But the march of events did not, as might well have been imagined, raise his drooping spirits. He was, indeed, more dismal than ever, having got a fixed idea in his head that he should never come to his own again. Though he had escaped unhurt from the two first assaults, by which the barbican and the outer bailey had been won, he was well aware that yet more serious struggles were before the besiegers ere they might hope to win the inner bailey and the keep. These assaults, he had made up his mind, he should not survive, and in his gloomiest, most funereal manner, called Ralph to him at the close of a summer's evening, when they were resting from duty in the house of Gilbert the Clothier, where they were quartered, and prepared to deliver to him what he supposed to be his last wishes and dispositions.
"Nephew Ralph," he began, in his most lugubrious tones, "thou hast been as a son to me, since my only son was cut off in early childhood."
"True, uncle much revered by me," replied Ralph, puzzled at this solemn address. "I know not quite if I have been a good son to thee, but thou hast, in good sooth, given me all the father's care I have ever known."
"And now, Nephew Ralph," William de Beauchamp continued, "I am about to confide to thee a very precious and holy message. Thou hast heard tell of the Lady Margaret de Ripariis?"

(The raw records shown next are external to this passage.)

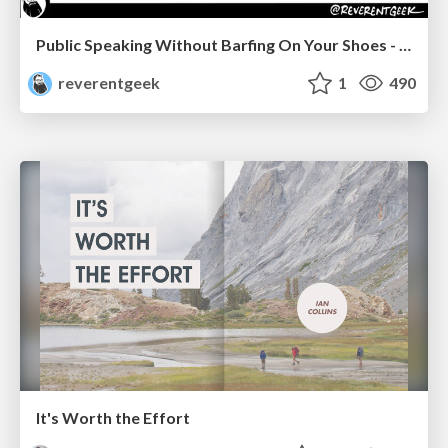
Public Speaking Without Barfing On Your Shoes - THAT 2023
reverentgeek
1
490
It's Worth the Effort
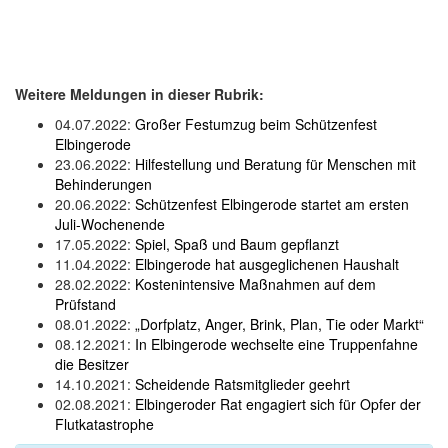
Weitere Meldungen in dieser Rubrik:
04.07.2022:
Großer Festumzug beim Schützenfest
Elbingerode
23.06.2022:
Hilfestellung und Beratung für Menschen mit
Behinderungen
20.06.2022:
Schützenfest Elbingerode startet am ersten
Juli-Wochenende
17.05.2022:
Spiel, Spaß und Baum gepflanzt
11.04.2022:
Elbingerode hat ausgeglichenen Haushalt
28.02.2022:
Kostenintensive Maßnahmen auf dem
Prüfstand
08.01.2022:
„Dorfplatz, Anger, Brink, Plan, Tie oder Markt“
08.12.2021:
In Elbingerode wechselte eine Truppenfahne
die Besitzer
14.10.2021:
Scheidende Ratsmitglieder geehrt
02.08.2021:
Elbingeroder Rat engagiert sich für Opfer der
Flutkatastrophe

"Ay, certes," replied Ralph.
"And now that my time is at hand, and that the sands of my life are--"
"Thy time is at hand! By my faith, uncle, what mean these words?"
"Thou wottest that ere long we attack the old tower and the inner bailey," the uncle proceeded, in a tragic manner.
"I have but just come from the old tower, where John de Standen hath showed me how nigh is its overthrow."
"Hark ye, nephew. I shall fall then; I know it of a certainty. I have seen in a dream that I shall not survive the assault. I shall ne'er again set eyes on the Lady Margaret, now for many years the unhappy wife of Fulke de Breauté. Once, when we were young and she was fair, we plighted our troth, and I have never forgotten it, though a cruel fate tore us asunder. My wife, who was ne'er to me as the first love of my youth the Lady Margaret, hath been dead these many years; and had the time come for the end of the miserable Fulke, I would fain have offered myself again to my once affianced bride. But I die before him. I feel it. For us there is no hope."